Speaker diarization is the process of partitioning an audio stream containing human speech into homogeneous segments according to the identity of each speaker. It can enhance the readability of an automatic speech transcription by structuring the audio stream into speaker turns.
This project aims to perform lip sync detection using the modified Lip-Sync Expert SyncNet from Wav2Lip
SyncNet is a sophisticated deep learning model specifically designed to analyze and adjust the synchronization between audio and video streams in speech videos. In essence, its original purpose is to determine the appropriate time shift to align the out-of-sync audio and video input, thereby synchronizing the multimodal data.
Wav2Lip, in an innovative modification of the original SyncNet, employs it as a Lip-Sync Expert to create talking face videos, but with two crucial adaptations. Firstly, it modifies the model to accommodate full-color (RGB) videos, as opposed to the grayscale format originally supported. Secondly, it alters the loss function so that the output produced is a sigmoid-activated score that ranges between 0 and 1. This score quantitatively indicates the level of synchronization between the audio and video inputs.

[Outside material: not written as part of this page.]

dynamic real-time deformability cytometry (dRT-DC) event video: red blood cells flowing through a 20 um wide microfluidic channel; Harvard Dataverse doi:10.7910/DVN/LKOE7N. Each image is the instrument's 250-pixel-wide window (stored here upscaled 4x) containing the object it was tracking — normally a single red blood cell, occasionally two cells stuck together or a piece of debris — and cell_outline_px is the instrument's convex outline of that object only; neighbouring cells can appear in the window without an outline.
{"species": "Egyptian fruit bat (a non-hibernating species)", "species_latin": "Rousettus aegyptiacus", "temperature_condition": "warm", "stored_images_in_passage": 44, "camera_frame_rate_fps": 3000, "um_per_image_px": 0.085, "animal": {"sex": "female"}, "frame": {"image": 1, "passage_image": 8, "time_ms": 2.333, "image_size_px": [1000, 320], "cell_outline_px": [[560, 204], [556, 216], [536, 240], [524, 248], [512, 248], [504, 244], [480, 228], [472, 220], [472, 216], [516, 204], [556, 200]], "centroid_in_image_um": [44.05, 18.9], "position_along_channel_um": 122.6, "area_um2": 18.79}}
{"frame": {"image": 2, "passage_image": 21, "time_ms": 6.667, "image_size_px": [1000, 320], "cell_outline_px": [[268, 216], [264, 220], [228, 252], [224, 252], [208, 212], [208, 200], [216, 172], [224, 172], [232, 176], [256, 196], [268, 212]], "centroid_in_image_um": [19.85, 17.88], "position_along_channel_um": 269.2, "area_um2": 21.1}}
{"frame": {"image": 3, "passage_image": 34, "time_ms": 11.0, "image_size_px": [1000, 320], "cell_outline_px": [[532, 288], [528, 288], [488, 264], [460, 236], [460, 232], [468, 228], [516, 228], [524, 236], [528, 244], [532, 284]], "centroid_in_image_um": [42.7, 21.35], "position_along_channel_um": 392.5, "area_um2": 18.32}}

To apply the augmented version of SyncNet to a task such as speaker diarization within a multi-speaker video, several preparatory steps must be taken. The initial step involves utilizing a face detection algorithm to isolate the video stream for each speaker. Subsequently, for each subject's facial video, corresponding segments of the video and the Mel spectrogram of the audio are concurrently cropped into matching and overlapping segments.
SyncNet is then employed to analyze each segment, yielding a score indicating the synchronization between the speaker's lip movements and audio. The process is conducted over the temporal dimension, ultimately producing a temporal plot of synchronization scores like this:
Now the only step left is to take the argmax across the time dimension to get the current speaking person
- PyTorch
- OpenCV
- librosa
- MediaPipe
- matplotlib
- ffmpeg
The project mainly consists of a Python script for lip sync detection and analysis. The script uses a pre-trained SyncNet model (not included in this repository).
- main.py: The main script for lip sync detection and analysis.
- syncnet.py: SyncNet model file.
- utils.py: Contains utility functions used in the script.
- input.mp4: Sample input video.
Download the pre-trained SyncNet model pth file from Wav2Lip repository though this link Here and place it in the same directory as the script
To use the lip sync detection, follow these steps:
Run the script with the required arguments. You can change the default arguments in the script if needed:
python main.py --video input.mp4 --audio audio.aac --output output.mp4 --model lipsync_expert.pth --save_face False
Note: The --save_face
argument is a boolean value that determines whether to save individual face videos. By default, it is set to False.
The script will output a plot of the lip sync activation signal for each face detected in the video and save it as 'sync_signals.png'. Note the argmax is the talking subject, which is clearly separated in the plot
- Used IoU to track faces from consecutive frames
- Added bounding box expansion
- Padded video and audio frames to make segment length equal to original video length
- smoothed sync signal using a moving average filter